In einem weiteren Beitrag gibt Udo Endruscheit ein Update zur Affäre um die zweifelhafte Studie zu Homöopathie und Lungenkrebs von MichaelFrass und Mitarbeitern. Die 2020 im Fachjournal The Oncologist veröffentlichte Arbeit weckte anfangs Hoffnung bei Patienten und Angehörigen, doch bald regte sich der Vorwurf der Datenmanipulation. Bekräftigt wurde dieser Verdacht durch das Informationswerk Homöopathie (INH) und die österreichische Initiative wissenschaftliche Medizin (IWM). Auch die MedUni Wien und die Österreichische Agentur für wissenschaftliche Integrität (ÖAWI) haben sich eingeschaltet, dennoch hat das Fachjournal die Studie nicht zurückgezogen.

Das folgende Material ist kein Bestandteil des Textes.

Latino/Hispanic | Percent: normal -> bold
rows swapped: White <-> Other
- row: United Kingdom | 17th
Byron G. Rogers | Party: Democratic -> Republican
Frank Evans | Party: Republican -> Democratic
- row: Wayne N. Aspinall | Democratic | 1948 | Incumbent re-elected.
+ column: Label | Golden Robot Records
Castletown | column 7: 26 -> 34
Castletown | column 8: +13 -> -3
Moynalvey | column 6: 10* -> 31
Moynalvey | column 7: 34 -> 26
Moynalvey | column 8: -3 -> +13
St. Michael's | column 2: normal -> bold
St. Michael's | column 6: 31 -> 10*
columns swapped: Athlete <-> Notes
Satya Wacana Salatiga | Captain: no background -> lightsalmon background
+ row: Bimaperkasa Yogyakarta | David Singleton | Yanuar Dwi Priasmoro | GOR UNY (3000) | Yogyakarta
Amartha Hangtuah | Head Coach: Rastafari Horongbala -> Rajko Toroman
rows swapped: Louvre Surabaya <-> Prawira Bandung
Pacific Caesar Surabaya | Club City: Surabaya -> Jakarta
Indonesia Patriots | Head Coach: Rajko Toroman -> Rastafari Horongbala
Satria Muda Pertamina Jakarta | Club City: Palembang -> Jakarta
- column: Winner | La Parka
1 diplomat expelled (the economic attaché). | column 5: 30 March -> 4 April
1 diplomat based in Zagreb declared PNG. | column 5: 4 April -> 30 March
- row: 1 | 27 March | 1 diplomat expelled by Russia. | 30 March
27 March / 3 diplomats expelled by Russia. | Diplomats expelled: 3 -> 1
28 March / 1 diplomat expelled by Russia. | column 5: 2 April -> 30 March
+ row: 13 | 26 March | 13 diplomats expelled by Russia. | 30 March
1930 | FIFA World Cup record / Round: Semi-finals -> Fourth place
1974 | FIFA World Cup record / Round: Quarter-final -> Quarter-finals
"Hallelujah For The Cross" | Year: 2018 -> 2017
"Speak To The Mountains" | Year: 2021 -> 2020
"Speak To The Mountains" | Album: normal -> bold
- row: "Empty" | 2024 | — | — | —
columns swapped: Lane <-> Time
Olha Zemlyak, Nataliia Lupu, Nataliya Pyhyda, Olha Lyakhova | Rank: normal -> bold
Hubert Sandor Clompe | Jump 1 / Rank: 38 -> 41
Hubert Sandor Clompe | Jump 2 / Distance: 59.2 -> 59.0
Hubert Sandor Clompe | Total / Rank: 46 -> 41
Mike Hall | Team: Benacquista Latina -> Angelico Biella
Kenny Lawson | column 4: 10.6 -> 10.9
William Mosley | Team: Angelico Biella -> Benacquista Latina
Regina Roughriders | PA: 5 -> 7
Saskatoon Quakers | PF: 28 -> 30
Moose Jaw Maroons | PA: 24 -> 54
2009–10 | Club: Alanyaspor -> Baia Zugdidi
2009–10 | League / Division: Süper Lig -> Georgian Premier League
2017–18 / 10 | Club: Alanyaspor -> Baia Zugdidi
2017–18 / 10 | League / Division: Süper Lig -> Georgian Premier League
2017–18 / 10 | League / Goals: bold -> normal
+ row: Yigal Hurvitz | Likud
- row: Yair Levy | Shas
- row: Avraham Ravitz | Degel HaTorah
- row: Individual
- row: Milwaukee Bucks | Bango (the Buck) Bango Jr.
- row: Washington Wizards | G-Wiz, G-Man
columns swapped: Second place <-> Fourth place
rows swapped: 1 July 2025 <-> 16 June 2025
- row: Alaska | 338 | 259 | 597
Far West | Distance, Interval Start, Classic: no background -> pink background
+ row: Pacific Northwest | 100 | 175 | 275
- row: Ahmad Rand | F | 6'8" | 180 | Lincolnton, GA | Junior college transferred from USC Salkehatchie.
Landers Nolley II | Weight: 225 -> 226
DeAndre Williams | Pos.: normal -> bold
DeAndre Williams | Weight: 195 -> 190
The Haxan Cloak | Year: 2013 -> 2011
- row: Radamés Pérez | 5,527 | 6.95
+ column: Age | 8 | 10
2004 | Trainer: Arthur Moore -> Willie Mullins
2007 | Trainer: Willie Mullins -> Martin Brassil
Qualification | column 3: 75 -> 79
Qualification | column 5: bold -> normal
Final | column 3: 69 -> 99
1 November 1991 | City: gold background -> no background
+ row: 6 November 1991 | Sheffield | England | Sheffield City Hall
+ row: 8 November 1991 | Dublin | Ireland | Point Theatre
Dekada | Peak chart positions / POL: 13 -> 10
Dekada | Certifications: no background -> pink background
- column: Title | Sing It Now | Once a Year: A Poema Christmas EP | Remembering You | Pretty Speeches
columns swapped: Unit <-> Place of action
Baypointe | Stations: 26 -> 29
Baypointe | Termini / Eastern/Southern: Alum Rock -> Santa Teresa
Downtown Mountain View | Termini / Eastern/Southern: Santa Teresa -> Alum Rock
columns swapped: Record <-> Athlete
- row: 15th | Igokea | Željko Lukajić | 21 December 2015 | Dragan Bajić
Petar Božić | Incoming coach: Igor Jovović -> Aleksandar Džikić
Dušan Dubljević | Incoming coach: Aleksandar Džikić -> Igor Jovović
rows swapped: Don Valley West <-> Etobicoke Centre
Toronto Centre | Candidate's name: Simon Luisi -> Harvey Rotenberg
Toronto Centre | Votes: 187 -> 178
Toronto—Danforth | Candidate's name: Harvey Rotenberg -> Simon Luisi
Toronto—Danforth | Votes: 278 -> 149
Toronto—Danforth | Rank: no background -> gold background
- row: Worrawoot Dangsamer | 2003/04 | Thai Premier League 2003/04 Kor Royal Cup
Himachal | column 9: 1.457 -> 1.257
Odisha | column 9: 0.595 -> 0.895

Endruscheit sieht darin ein Signal, dass selbst angesehene Teile der Community bereit seien, Manipulationen hinzunehmen – selbst wenn es um Krebspatienten und ihre Angehörigen gehe.
Zudem hat Chefreporter Bernd Harder fürs Heft eine Opernpremiere besucht: "Die letzte Verschwörung" heißt das Stück, das kürzlich am Augsburger Staatstheater die deutsche Erstaufführung feierte. Es geht um einen Fernsehmoderator, der von Verschwörungstheoretikern eingelullt wird und immer tiefer in den Kaninchenbau der alternativen Realitäten gerät. Für die aktuelle Ausgabe sprach Harder mit dem Komponisten und Librettisten Moritz Eggert, dem Tenor Wolfgang Schwaninger und dem Intendanten André Bücker.